I’m not criticizing motivational speakers as this is a useful service. I do my share of it and enjoy it. It’s also why I tend to talk about motivational ideas in the context of lifestyle. It’s for the very reasons I am talking about in this post series; divorced from the energy to act, motivational thinking only goes so far.

I actually refer to motivational talks more as inspiration, because only a person can zero in on the real motives that are driving them dynamically; and more importantly, only the individual can take the steps to reenergize their body/mind to act on such motives, which is real-world motivation.

Taking the steps to re-energize one’s body-mind is the vital but often missing piece in the realm of motivation and it’s why this post calls attention to The Myth of Motivation—Psychology can’t cover up fatigue. If thought is not attached to proactively renewing your personal energy and power, it’s hard to stay motivated.

It’s why the core messages in a Performance Lifestyle are about…

  1. Learning how to harness your energy starting with understanding the secret science of optimal energy.
  2. Optimizing the way you live (including the way you think) to maintain the optimal energy levels we need to thrive today.

Yes, part of a performance lifestyle is having the supportive and optimistic thinking that takes you where you want to go, but one of the last things anyone wants in life is to suffer from a lack of motivation in the face of good reasons to move forward.

That’s what can and does happen when you’re suffering from constant fatigue. And worse, to experience that fatigue because you nobly responded to all that life serves up, full out, only to rely on sleep alone to carry you through the day when in today’s world, it’s not enough.

This is why it requires a lifestyle to deliver whole-life performance. An understanding of energy and both the mindset and skill set to harness and maintain high levels of energy and health to perform well in the world and achieve your goals.

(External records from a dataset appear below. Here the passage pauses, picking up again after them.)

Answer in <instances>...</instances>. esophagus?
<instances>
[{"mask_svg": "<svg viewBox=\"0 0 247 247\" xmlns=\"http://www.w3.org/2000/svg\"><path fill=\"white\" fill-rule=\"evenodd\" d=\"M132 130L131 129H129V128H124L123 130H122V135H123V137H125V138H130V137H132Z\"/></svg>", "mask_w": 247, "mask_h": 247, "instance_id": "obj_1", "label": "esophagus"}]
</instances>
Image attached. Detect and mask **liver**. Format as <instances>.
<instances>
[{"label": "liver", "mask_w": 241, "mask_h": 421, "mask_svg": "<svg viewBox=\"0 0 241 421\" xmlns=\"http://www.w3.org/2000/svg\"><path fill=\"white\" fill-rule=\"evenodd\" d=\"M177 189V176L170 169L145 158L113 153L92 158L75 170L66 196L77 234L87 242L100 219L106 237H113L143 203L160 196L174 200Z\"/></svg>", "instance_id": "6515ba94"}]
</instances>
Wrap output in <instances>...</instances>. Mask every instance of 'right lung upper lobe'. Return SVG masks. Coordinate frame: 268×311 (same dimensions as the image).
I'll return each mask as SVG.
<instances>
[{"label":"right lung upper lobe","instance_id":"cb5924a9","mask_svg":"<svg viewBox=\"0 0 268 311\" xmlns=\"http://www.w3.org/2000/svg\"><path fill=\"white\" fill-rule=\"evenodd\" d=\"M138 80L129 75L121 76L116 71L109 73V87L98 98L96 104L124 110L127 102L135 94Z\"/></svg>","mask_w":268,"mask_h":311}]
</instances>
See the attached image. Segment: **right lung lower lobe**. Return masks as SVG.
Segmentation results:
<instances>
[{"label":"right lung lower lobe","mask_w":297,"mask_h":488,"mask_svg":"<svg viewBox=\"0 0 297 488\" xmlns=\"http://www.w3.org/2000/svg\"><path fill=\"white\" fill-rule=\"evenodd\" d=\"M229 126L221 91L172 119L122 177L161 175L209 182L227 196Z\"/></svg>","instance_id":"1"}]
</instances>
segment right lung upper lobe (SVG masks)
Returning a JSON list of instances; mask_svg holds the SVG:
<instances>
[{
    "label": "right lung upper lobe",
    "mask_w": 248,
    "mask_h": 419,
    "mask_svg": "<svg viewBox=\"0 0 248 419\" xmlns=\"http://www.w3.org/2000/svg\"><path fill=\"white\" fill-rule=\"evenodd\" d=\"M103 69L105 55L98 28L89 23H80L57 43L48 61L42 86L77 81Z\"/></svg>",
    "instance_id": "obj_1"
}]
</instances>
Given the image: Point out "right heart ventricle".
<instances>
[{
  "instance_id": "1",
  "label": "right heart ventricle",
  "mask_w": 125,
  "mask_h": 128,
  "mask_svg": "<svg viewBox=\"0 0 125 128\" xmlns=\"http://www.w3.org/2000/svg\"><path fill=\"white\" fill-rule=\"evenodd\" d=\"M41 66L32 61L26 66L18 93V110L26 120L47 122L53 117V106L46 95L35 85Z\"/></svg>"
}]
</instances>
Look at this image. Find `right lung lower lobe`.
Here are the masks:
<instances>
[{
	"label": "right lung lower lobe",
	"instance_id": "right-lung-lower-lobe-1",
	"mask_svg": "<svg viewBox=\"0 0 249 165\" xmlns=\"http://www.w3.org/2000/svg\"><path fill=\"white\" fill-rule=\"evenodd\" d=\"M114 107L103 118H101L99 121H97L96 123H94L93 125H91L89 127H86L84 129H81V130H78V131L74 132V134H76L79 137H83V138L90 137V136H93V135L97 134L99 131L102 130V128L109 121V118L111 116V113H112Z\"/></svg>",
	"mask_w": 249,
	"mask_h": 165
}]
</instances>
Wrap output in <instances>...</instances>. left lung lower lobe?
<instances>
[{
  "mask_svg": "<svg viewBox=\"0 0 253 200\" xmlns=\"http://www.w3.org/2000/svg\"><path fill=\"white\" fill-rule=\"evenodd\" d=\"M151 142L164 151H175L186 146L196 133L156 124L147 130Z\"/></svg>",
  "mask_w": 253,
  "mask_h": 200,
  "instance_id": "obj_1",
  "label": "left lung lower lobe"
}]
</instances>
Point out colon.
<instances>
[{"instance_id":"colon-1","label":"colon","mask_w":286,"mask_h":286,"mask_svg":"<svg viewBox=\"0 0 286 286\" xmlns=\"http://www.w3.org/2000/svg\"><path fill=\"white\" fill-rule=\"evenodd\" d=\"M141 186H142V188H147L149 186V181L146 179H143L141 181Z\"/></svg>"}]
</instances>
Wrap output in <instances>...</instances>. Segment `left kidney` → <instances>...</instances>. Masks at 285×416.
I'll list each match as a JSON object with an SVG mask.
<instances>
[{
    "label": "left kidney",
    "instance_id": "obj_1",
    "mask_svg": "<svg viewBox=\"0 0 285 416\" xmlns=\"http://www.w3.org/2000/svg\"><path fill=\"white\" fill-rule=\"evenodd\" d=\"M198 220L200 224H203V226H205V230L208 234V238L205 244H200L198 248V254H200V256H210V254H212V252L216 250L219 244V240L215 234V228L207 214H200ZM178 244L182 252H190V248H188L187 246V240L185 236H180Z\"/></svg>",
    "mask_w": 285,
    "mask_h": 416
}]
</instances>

The primary purpose of your lifestyle is to achieve your goals.

The reason you would want to learn how to restore high levels of vitality and optimize the way you live to maintain that vitality is the achieve your goals, in life and business; maybe even a sport, recreational pursuit, or performing art.

These are the positive outcomes that motivate us in a very big way and help us get over the avoidance of negative outcomes that we discussed in part 1 of this series.

Achieving your goals and the results that follow are what enable everything else to happen in our lives.

Accomplishment and the achievement of any goal require “the power” to create, innovate, and follow through on turning “thought” or “dreams” into reality. It means you must have enough personal energy. It’s literally vital. It’s more important than most of us realize and it’s the big new subject that’s changing everything.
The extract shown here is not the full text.